## EXERCISE DIRECTIONS
Transcribe every entry below word for word, but skip the pictures.

(PROVIDED MATERIAL begins)

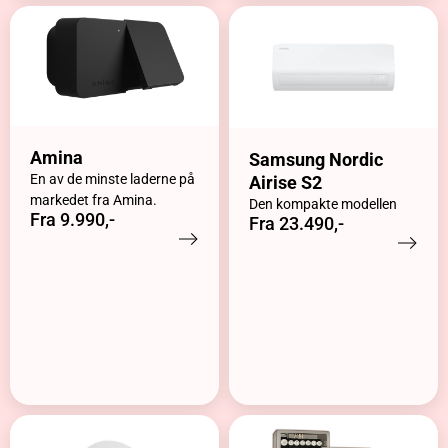
Amina
Samsung Nordic
En av de minste laderne på
Airise S2
markedet fra Amina.
Den kompakte modellen
Fra 9.990,-
Fra 23.490,-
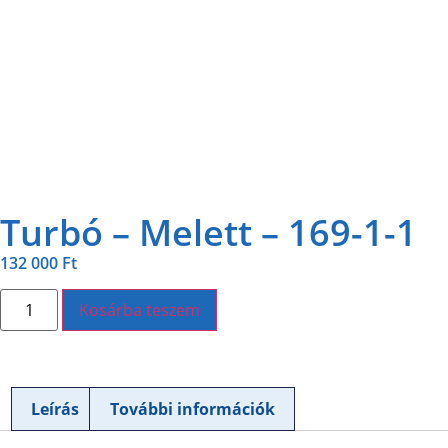
Turbó – Melett – 169-1-1
132 000
Ft
Kosárba teszem
Leírás
További információk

(PROVIDED MATERIAL ends)

## WRITTEN ANSWER
Amina
Samsung Nordic
En av de minste laderne på
Airise S2
markedet fra Amina.
Den kompakte modellen
Fra 9.990,-
Fra 23.490,-
Turbó – Melett – 169-1-1
132 000
Ft
Kosárba teszem
Leírás
További információk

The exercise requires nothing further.